(Source records)
══════
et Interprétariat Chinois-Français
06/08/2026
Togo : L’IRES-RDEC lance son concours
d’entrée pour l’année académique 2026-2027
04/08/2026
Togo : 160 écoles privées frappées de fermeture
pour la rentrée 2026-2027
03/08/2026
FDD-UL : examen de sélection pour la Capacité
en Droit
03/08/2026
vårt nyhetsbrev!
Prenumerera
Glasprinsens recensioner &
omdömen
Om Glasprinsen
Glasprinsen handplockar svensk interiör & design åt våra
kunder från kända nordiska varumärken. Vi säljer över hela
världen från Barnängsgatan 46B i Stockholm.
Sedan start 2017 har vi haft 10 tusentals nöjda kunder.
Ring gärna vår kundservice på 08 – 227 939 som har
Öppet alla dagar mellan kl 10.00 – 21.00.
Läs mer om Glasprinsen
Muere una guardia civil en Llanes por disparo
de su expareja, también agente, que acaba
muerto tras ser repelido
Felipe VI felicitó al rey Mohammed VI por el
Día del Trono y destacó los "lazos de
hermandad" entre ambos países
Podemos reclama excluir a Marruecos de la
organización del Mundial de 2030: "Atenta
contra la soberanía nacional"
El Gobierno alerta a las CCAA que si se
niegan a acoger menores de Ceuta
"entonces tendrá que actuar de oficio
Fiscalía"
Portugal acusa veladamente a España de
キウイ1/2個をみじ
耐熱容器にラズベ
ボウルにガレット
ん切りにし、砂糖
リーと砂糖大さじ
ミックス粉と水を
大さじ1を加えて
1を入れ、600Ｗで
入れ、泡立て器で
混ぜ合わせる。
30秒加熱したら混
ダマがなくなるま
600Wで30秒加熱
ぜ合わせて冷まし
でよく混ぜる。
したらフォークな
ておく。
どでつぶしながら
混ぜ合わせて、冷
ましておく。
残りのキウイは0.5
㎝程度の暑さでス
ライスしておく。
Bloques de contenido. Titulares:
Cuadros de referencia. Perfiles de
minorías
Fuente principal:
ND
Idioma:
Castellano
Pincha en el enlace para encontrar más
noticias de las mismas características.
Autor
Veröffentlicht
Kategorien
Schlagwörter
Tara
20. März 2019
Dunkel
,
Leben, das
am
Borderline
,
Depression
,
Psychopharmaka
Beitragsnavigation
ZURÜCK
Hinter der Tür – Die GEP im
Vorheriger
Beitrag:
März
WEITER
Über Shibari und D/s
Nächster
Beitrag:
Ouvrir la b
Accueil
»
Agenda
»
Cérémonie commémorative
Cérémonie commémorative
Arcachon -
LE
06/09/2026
══════
◆ Written task ◆
Please filter the entries for the word "från" and copy the lines that have it.

◆ Task answer ◆
kunder från kända nordiska varumärken. Vi säljer över hela
världen från Barnängsgatan 46B i Stockholm.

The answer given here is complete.